A novel force-to-deformation efficiency ratio provided further insight into energetic performance. Materials like Carbon Steel 1020 and Brass C26000 exhibited high efficiency values (>97,000 N/mm in Zone 1), confirming their capacity to resist deformation while maintaining stable cutting conditions, which is critical for dry-machining applications.

The principal component analysis (PCA) effectively reduced dimensional complexity and revealed distinct material clusters. Stainless Steel 304 and Aluminum 6061 occupied opposite PCA quadrants, representing extremes of hardness and ductility, respectively. The brass and bronze formed a central cluster, while Carbon Steel 1020 was positioned near the origin, underscoring its balanced machining profile. The PCA quadrant framework (Q1–Q4) further classifies materials based on dominant behaviors, with stiffness in Q4 and deformation resilience in Q1, thereby linking mechanical response to process characteristics.
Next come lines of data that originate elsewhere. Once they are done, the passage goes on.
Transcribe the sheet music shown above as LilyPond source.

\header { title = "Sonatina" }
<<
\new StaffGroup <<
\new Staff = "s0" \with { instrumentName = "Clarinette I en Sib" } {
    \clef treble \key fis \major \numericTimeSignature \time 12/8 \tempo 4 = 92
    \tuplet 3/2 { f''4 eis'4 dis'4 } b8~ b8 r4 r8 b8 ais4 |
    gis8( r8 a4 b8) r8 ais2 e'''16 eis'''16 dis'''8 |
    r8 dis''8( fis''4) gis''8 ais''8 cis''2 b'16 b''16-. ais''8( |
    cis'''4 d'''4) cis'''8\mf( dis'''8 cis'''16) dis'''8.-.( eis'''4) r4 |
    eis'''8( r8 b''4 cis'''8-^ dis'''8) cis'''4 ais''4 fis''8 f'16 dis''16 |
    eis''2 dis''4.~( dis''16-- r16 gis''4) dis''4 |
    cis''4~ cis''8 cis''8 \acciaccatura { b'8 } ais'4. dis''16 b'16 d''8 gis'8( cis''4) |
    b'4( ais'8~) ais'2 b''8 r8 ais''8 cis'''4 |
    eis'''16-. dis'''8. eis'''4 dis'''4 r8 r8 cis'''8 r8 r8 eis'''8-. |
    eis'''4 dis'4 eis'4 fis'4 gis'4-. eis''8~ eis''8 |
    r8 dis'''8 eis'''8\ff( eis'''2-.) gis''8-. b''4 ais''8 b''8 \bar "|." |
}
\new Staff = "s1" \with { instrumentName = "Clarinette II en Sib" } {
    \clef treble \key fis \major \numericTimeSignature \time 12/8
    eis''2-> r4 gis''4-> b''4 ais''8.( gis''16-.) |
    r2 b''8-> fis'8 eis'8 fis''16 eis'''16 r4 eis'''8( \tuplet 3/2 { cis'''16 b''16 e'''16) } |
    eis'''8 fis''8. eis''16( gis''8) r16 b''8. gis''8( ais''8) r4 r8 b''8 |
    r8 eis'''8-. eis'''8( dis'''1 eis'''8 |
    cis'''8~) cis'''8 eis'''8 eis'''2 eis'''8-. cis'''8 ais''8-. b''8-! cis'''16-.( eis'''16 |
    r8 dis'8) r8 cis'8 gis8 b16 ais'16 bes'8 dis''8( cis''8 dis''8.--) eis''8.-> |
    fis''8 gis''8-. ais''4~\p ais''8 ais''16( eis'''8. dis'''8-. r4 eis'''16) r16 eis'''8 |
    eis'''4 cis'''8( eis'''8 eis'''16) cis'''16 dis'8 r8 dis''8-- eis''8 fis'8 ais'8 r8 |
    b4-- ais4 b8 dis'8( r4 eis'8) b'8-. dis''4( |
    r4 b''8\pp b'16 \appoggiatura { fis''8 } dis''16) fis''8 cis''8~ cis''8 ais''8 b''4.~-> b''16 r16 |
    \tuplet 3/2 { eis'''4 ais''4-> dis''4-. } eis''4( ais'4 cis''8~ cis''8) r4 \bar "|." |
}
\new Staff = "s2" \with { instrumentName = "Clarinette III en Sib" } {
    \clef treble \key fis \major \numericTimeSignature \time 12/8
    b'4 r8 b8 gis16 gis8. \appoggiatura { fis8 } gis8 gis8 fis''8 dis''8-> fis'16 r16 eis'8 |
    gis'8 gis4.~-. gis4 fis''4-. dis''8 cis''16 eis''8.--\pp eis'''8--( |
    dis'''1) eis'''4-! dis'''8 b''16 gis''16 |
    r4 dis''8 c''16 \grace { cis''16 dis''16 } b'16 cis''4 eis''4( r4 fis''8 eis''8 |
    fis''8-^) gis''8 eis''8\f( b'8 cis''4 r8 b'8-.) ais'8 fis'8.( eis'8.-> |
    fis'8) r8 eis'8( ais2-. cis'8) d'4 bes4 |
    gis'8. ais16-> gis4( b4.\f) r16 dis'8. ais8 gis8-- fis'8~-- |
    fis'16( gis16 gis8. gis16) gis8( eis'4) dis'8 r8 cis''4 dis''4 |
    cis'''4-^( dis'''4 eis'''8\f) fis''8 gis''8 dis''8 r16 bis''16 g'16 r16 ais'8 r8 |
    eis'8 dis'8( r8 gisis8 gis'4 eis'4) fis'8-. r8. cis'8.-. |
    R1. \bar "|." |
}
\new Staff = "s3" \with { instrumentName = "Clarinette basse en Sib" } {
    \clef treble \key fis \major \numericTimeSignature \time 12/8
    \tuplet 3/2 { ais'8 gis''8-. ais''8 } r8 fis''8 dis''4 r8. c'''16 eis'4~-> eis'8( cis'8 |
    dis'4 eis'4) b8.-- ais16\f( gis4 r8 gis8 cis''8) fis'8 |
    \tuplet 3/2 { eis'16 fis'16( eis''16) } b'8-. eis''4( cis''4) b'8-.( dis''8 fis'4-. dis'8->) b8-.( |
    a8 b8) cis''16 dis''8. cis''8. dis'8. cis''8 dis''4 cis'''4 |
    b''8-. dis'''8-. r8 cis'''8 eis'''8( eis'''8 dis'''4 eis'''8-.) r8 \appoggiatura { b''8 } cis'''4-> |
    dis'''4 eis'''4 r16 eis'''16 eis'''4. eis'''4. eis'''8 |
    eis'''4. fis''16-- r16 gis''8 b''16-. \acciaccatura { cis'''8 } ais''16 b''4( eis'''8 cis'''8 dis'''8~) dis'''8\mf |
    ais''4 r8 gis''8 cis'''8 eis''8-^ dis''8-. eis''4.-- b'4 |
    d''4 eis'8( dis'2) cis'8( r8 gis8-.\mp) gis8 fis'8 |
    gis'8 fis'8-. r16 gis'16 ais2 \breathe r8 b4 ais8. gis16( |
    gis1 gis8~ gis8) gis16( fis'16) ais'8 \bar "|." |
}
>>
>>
To synthesize the results, a composite machinability score (CMS) was established by integrating normalized metrics for cutting force, deformation, stiffness, and efficiency of force-to-deformation into a single index. Aluminum Alloy 6061 achieved the highest CMS value at +0.5809, closely followed by Brass C26000 at +0.5463 and Bronze C51000 at +0.5294. In contrast, Stainless Steel 304 Annealed and Carbon Steel 1020 Annealed ranked lower, scoring +0.3822 and +0.3715, respectively, owing to their increased cutting forces and reduced energy efficiency. The harmonic mean analysis preserved the overall ranking, with Aluminum 6061 improving its CMS to +0.6110. Notably, Carbon Steel 1020 slightly outperformed Stainless Steel 304 in this analysis, recording CMS values of +0.3857 and +0.3840, respectively. This consistent ranking of materials across both statistical approaches underscores the robustness and dependability of the CMS framework in evaluating machinability performance among various material categories.

In summary, this study presents a comprehensive and scalable framework for assessing machinability, integrating experimental force–deformation data with derivative mechanical metrics and dual-statistical modeling. The proposed methodology enables informed decision-making in material selection, toolpath planning, and process optimization, promoting energy-efficient and precision-driven manufacturing strategies across a wide range of engineering alloys. To the best of the author’s knowledge, this is the first study to unify zone-wise gradient-based mechanical descriptors with dual-statistical analysis and PCA clustering to construct a composite machinability score across multiple engineering materials.